### [Supplied text]
# Got Muscles



## Black Rabbit (Nov 14, 2009)

I am just so proud of my boy  We've been doing some good flirt pole sessions and his muscles are really starting to pop. What do you guys think?


----------



## x-Marky-x (Mar 2, 2010)

Oh la la. Look at him!  Getting ripped. (":


----------



## Black Rabbit (Nov 14, 2009)

He makes me so proud. He's come a long long way. He was so tiny and skinny when we rescued him from his first owner.


----------



## Nizmo (Jan 15, 2009)

i think he's a good looking doggie


----------



## leatherman-cowboy (Feb 10, 2010)

*Ripped*

Hey kg420
Nothing like seeing your dog mature and grow strong.We all love that about the Bullys.
Looking good.
Thank you,
Henry


----------



## Black Rabbit (Nov 14, 2009)

Thanks guys he makes me so proud


----------



## purple93lowrider (Mar 25, 2008)

he's looking really good keep up the good work


----------



## Black Rabbit (Nov 14, 2009)

Thanks  I can't wait to see what he'll look like next year


----------



## performanceknls (Apr 4, 2009)

He's starting to look good! Nice to him mature I love the action shots


----------



## Cujo's Mom (Feb 3, 2010)

looking good... Dosia is chiseled!


----------



## aimee235 (Apr 29, 2007)

This one is my favorite


kg420 said:


>


----------



## PrairieMoonPits (Dec 16, 2009)

He's turning into quite the sexy lil man  Careful I may need to come and take him  JK but he's looking awesome I hope Kratos turns out half as good Yuna is starting to come into her muscles one of these days I'll take some good pics of her muscles


----------



## Patch-O-Pits (Jan 12, 2008)

Looking good!


----------



## Black Rabbit (Nov 14, 2009)

performanceknls said:


> He's starting to look good! Nice to him mature I love the action shots


Thanks Lisa I've been trying to whip his butt into shape lol 


Cujo's Mom said:


> looking good... Dosia is chiseled!


Thanks  can you say beefcake 


aimee235 said:


> This one is my favorite
> 
> 
> kg420 said:
> ...


----------



## rednose_momma (Mar 16, 2010)

i really like the first picture it really shows off his shoulder muscles and the expression is priceless-also try alot of tug-o-war it really gets the chest muscles to pop-oh and run him about 3 miles a day will make those back legs look like he is smuggling hams


----------



## Firehazard (Dec 4, 2009)

### [Supplied data]

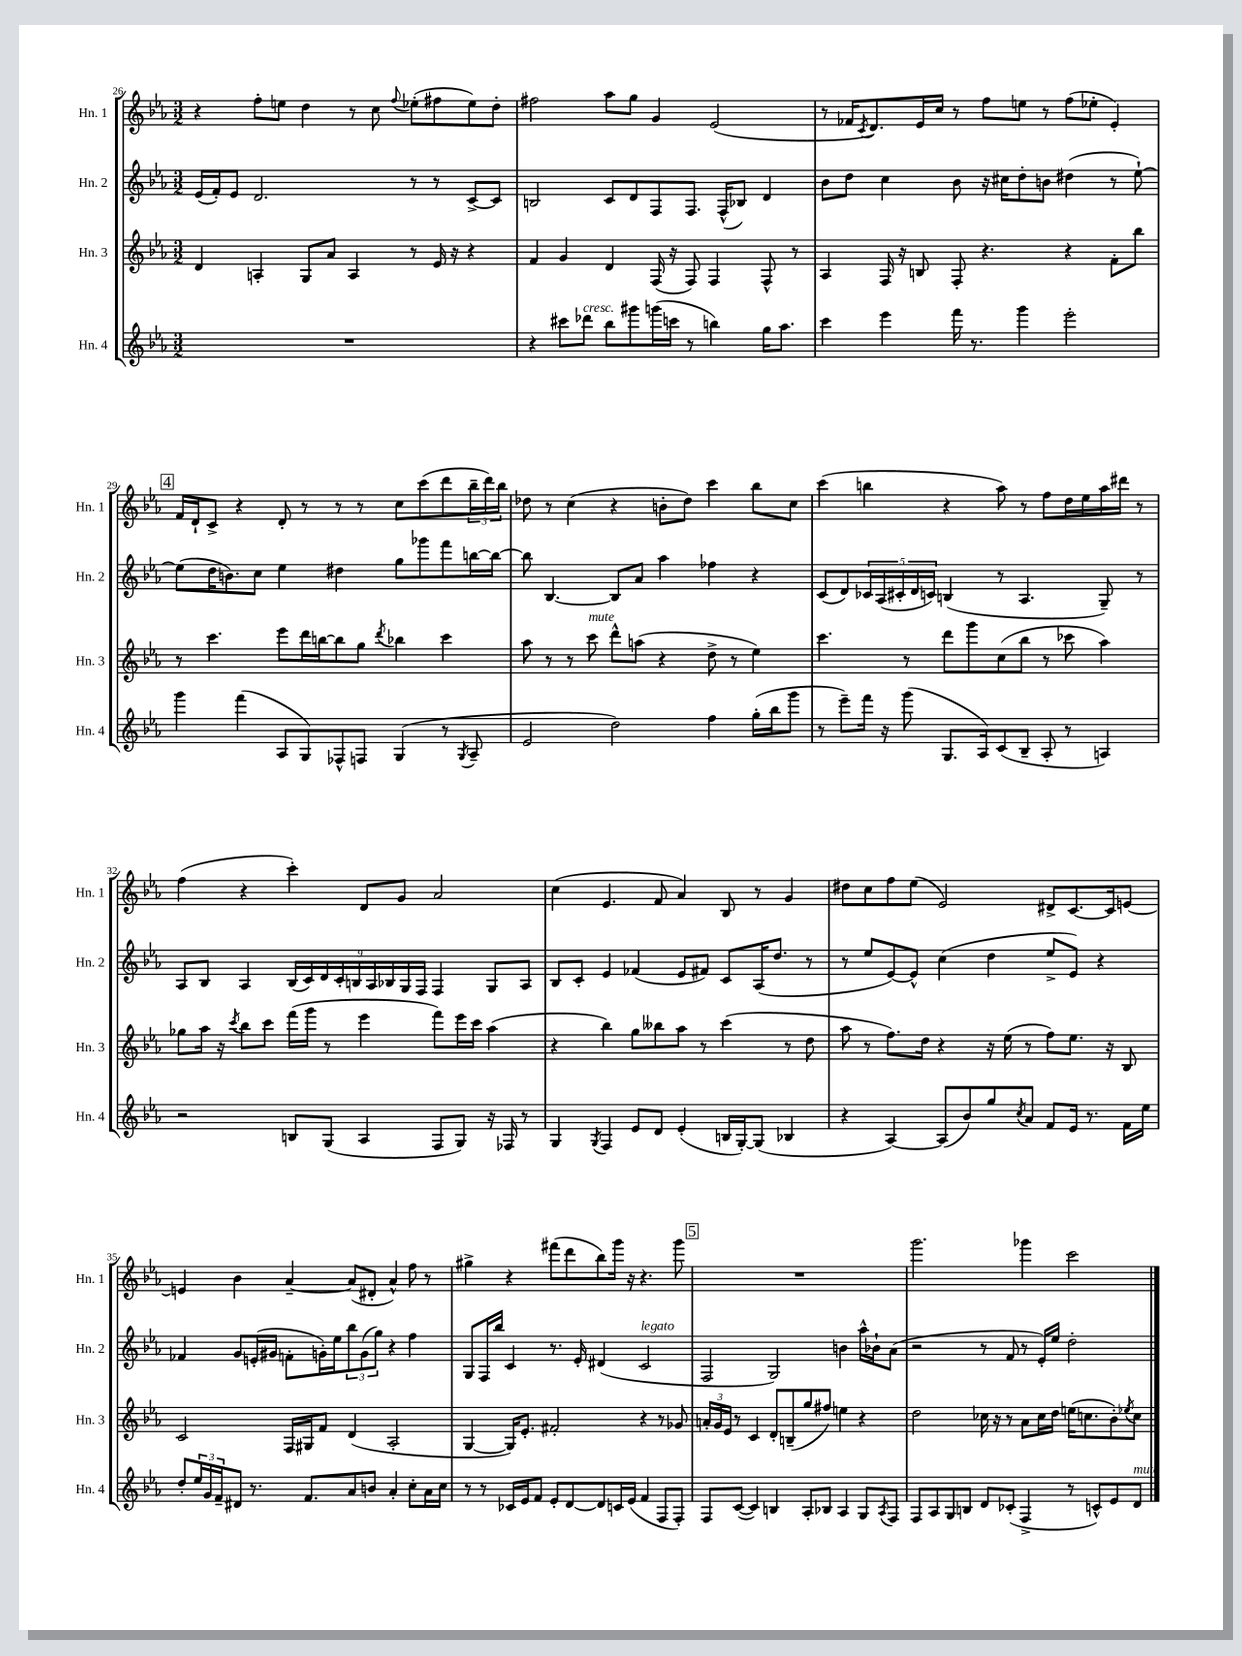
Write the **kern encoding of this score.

### [Required actions]
• a. List every activity that the thread about the dog's muscles names as a way to build or show off the dog's muscles.
• b. Extend the thread about the dog's muscles, starting after its last line.

### [The answers]
• a.
- flirt pole sessions
- tug-o-war
- running about 3 miles a day

• b.
You already know I like your tree creeper; Dosia, tree climbing dogs leave the ****/bobcat no where to go. He has the potential to be an unsurpassed athlete, Im a lil' po dunk like that though, I like dogs with outstanding personality, endless drive, and yes that same athletic ability, anything I can hunt with. Good Stuff!


----------



## apbtmom76 (Nov 4, 2008)

Oh wow Krystal he is lookin sharp, his shoulder muscles are defining nicely, He is a good looking boy , keep up the great work


----------



## NinaThePitbull (Feb 10, 2010)

He doesnt look so much like a puppy anymore.

Are you like me?

Do you always imagine your dogs being sweet little pups and being shocked when you see their photos, or am I the only one? The great weather and flirt sessions are really showing their results. I love the spring!


----------



## Black Rabbit (Nov 14, 2009)

rednose_momma said:


> i really like the first picture it really shows off his shoulder muscles and the expression is priceless-also try alot of tug-o-war it really gets the chest muscles to pop-oh and run him about 3 miles a day will make those back legs look like he is smuggling hams


 Thanks. Tug of war with Dosia is not happening for me he's too big now lol. He just drags me across the yard and I always hurt my hands lol. He loves his spring pole though 


Firehazard said:


> You already know I like your tree creeper; Dosia, tree climbing dogs leave the ****/bobcat no where to go. He has the potential to be an unsurpassed athlete, Im a lil' po dunk like that though, I like dogs with outstanding personality, endless drive, and yes that same athletic ability, anything I can hunt with. Good Stuff!


Thank you so much.  He is a great boy I wanna do some weight pull and dock jumping with him he would just love it  He has so much drive and is willing to please it would be a shame not to.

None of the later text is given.